(INFORMATION PROVIDED Opens)

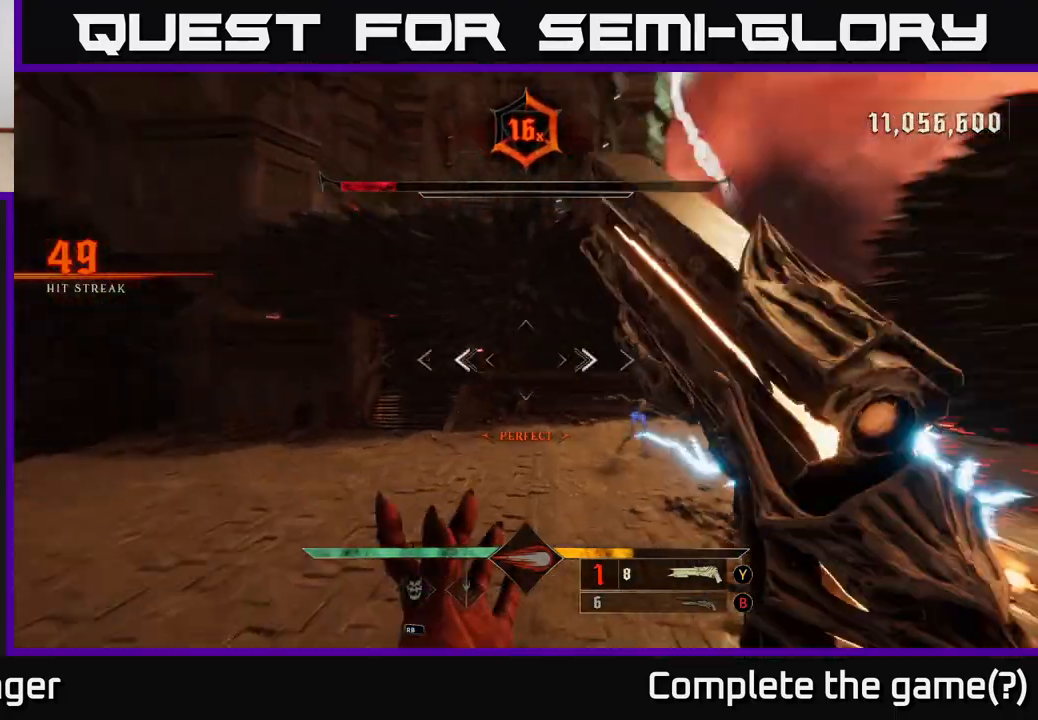
{"buttons": [], "left_stick": "left", "right_stick": "right", "events": [[150, "L2", "down"], [217, "right_stick", "center"], [267, "left_stick", "left"], [283, "L2", "up"], [383, "right_stick", "right"]]}
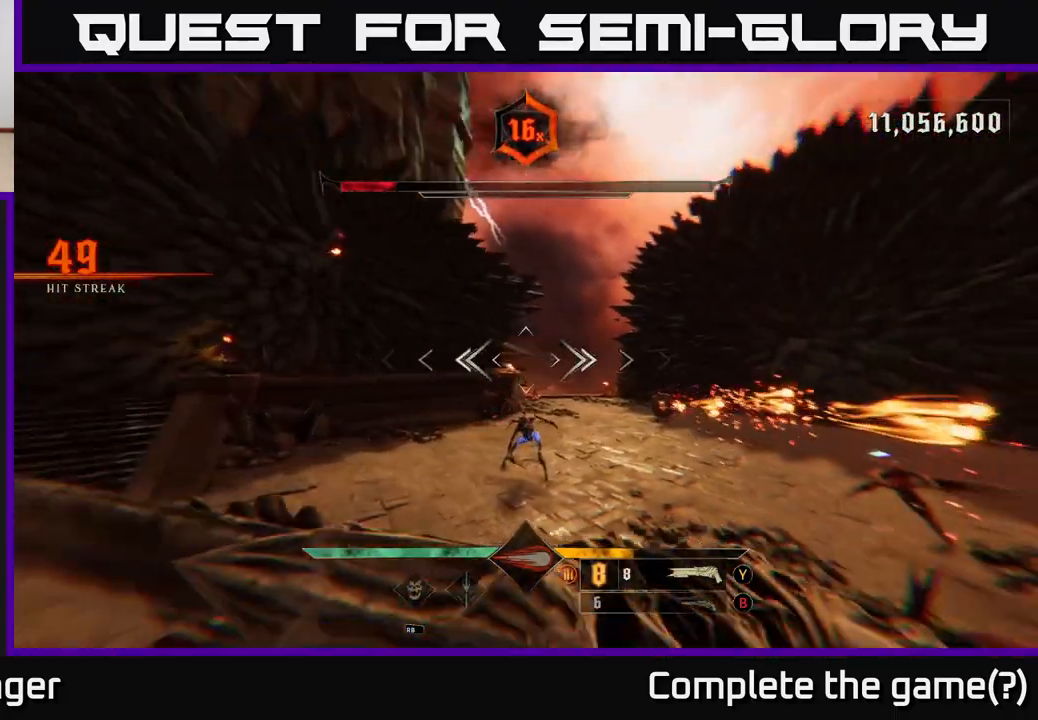
{"buttons": [], "left_stick": "left", "right_stick": "up-right", "events": [[50, "right_stick", "down"], [133, "R2", "down"], [183, "right_stick", "center"], [233, "R2", "up"], [233, "left_stick", "up"], [317, "right_stick", "up-right"], [433, "left_stick", "left"]]}
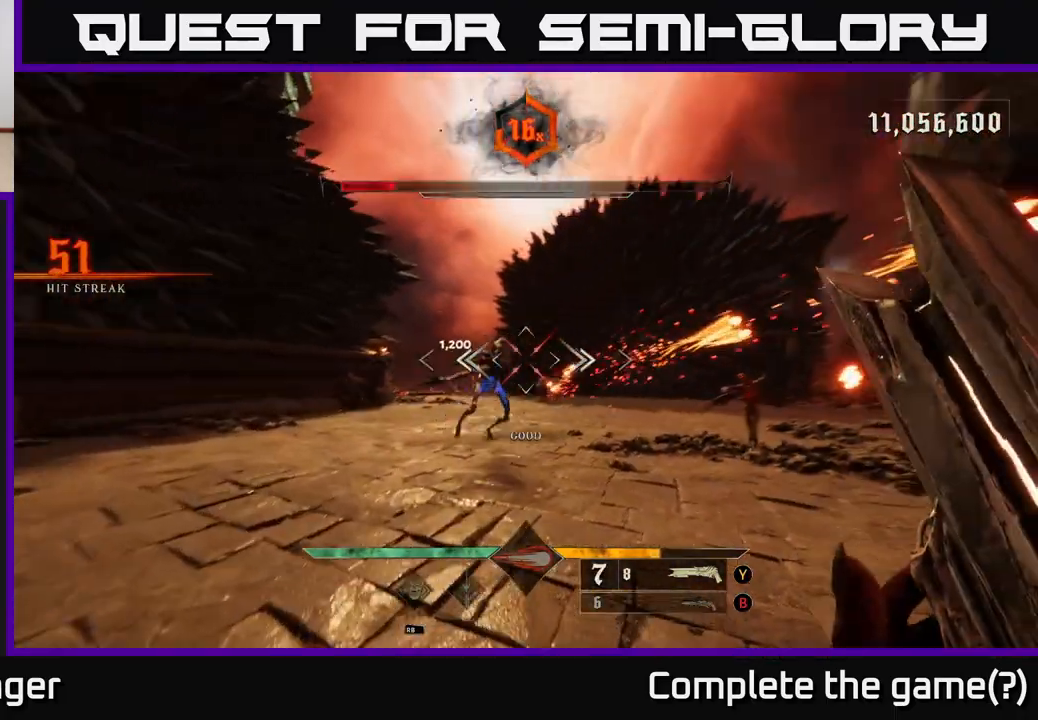
{"buttons": [], "left_stick": "down-left", "right_stick": "down-right", "events": [[83, "right_stick", "center"], [217, "right_stick", "right"], [383, "right_stick", "down-right"], [400, "left_stick", "down-left"]]}
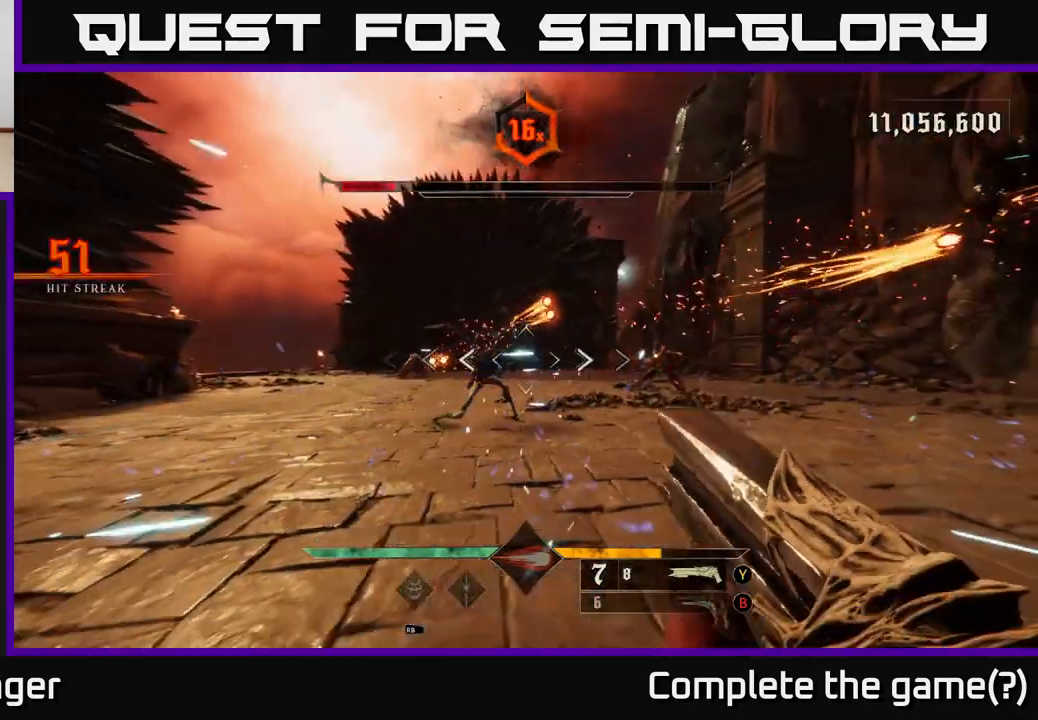
{"buttons": [], "left_stick": "center", "right_stick": "center", "events": [[17, "R2", "down"], [33, "right_stick", "down-left"], [83, "R2", "up"], [83, "right_stick", "center"], [200, "L2", "down"], [233, "A", "down"], [317, "L2", "up"], [350, "A", "up"], [417, "left_stick", "center"]]}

(INFORMATION PROVIDED Closes)

An exact copy of the listing is required, excluding any pictures.

{"buttons": [], "left_stick": "left", "right_stick": "right", "events": [[150, "L2", "down"], [217, "right_stick", "center"], [267, "left_stick", "left"], [283, "L2", "up"], [383, "right_stick", "right"]]}
{"buttons": [], "left_stick": "left", "right_stick": "up-right", "events": [[50, "right_stick", "down"], [133, "R2", "down"], [183, "right_stick", "center"], [233, "R2", "up"], [233, "left_stick", "up"], [317, "right_stick", "up-right"], [433, "left_stick", "left"]]}
{"buttons": [], "left_stick": "down-left", "right_stick": "down-right", "events": [[83, "right_stick", "center"], [217, "right_stick", "right"], [383, "right_stick", "down-right"], [400, "left_stick", "down-left"]]}
{"buttons": [], "left_stick": "center", "right_stick": "center", "events": [[17, "R2", "down"], [33, "right_stick", "down-left"], [83, "R2", "up"], [83, "right_stick", "center"], [200, "L2", "down"], [233, "A", "down"], [317, "L2", "up"], [350, "A", "up"], [417, "left_stick", "center"]]}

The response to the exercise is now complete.